EXTRACT PROVIDED
□ □ □ □
San Antonio Express-News (Sunday)
Workers who live the demographic nightmare of COVID
At the onset of the pandemic, my mom made the initial decision to leave her job because of her health issues and the high-risk environment of the nursing home where she works.
COVID-19 has ravaged through nursing homes around the country. Early fatalities from
COVID-19 were reported from a nursing home in Washington, just as a nursing home was an early COVID-19 hot spot in San Antonio. As of early January, more than 133,000 residents and employees of nursing homes and long-term care facilities across the nation had died from COVID-19.
My mother earns about $11 per hour. As a minimum wage worker, she was no longer able to “stay home.” She returned to work at a nursing home a little more than a month ago, and two weeks ago she became ill with COVID-19 after two residents and multiple employees became sick.
Hers is the story of many other Latinos who make up the bulk of workers in some of the more high-risk occupations and, in turn, the mortality burden that Latinos and Latinas across the country have carried due to COVID-19.
□ □ □ □
TASK LIST
- A) According to the op-ed on nursing home workers and COVID-19, how much does the writer's mother earn per hour?
- B) Continue the op-ed on nursing home workers and COVID-19 from the point where it ends.
□ □ □ □
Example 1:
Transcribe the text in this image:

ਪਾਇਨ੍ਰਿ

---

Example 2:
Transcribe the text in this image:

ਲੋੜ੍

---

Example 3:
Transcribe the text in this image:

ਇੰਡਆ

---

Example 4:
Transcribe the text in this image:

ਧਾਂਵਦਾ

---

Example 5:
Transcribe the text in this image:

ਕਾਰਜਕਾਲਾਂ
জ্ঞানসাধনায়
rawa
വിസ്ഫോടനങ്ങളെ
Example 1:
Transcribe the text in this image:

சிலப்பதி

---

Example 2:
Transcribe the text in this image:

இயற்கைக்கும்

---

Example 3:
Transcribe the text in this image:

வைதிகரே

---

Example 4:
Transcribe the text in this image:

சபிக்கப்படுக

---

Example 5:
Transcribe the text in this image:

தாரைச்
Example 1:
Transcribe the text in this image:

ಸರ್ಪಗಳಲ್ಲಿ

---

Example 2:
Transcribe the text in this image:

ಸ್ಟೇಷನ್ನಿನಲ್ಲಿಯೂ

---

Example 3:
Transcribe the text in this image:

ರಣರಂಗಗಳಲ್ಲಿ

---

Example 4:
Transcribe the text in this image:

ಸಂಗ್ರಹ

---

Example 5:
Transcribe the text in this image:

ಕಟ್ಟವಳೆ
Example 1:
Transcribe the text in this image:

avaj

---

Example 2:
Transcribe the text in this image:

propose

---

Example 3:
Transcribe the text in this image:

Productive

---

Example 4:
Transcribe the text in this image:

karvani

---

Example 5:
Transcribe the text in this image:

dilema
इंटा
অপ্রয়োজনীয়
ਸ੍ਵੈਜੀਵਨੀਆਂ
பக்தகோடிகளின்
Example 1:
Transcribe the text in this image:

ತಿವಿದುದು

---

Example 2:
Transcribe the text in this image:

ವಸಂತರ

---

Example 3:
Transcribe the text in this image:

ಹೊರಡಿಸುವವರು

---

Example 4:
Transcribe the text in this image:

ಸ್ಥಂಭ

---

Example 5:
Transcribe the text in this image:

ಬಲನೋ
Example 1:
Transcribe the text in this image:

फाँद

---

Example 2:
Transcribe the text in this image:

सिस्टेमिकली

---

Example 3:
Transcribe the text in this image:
□ □ □ □
RESPONSES BY TASK
- A) About $11 per hour.

- B)
Shortly after my mom became infected with COVID-19, my father did as well. My father cleans offices and buildings.
This month, my father-in-law, who works at a meat market, was also diagnosed with COVID-19.
Structural factors explain why Latina and Latino populations (particularly, monolingual Spanish speakers) are at higher risk for COVID-19 infection. Such factors include occupational risks. Latinos, along with Black and Native American workers, hold more than 50 percent of the in-person jobs deemed essential and nonessential, compared with 41 percent for whites. Think custodians, nursing home attendants, warehouse workers, food service workers, retail workers and child care workers.
Other factors that have been highlighted by researchers in recent months — but have been known by our community for far longer — include lack of health insurance at higher rates, lack of access to healthy foods and multigenerational households. Multigenerational households with members who work in higher-risk occupations increase the risk of transmission within families.
As of December, Latinos in Texas made up 53 percent of all COVID-19 deaths but only 39.7 percent of the state’s population. The stratified impact of the pandemic is indicative of what we already knew about our
institutions: They continue to be exclusionary.
In 2017, Latinos made up 17 percent of the labor force but only 4.3 percent of executive positions. For communities of color, workforce barriers exist. For starters is the economicbased structure of public education systems and the influence that plays on educational attainment.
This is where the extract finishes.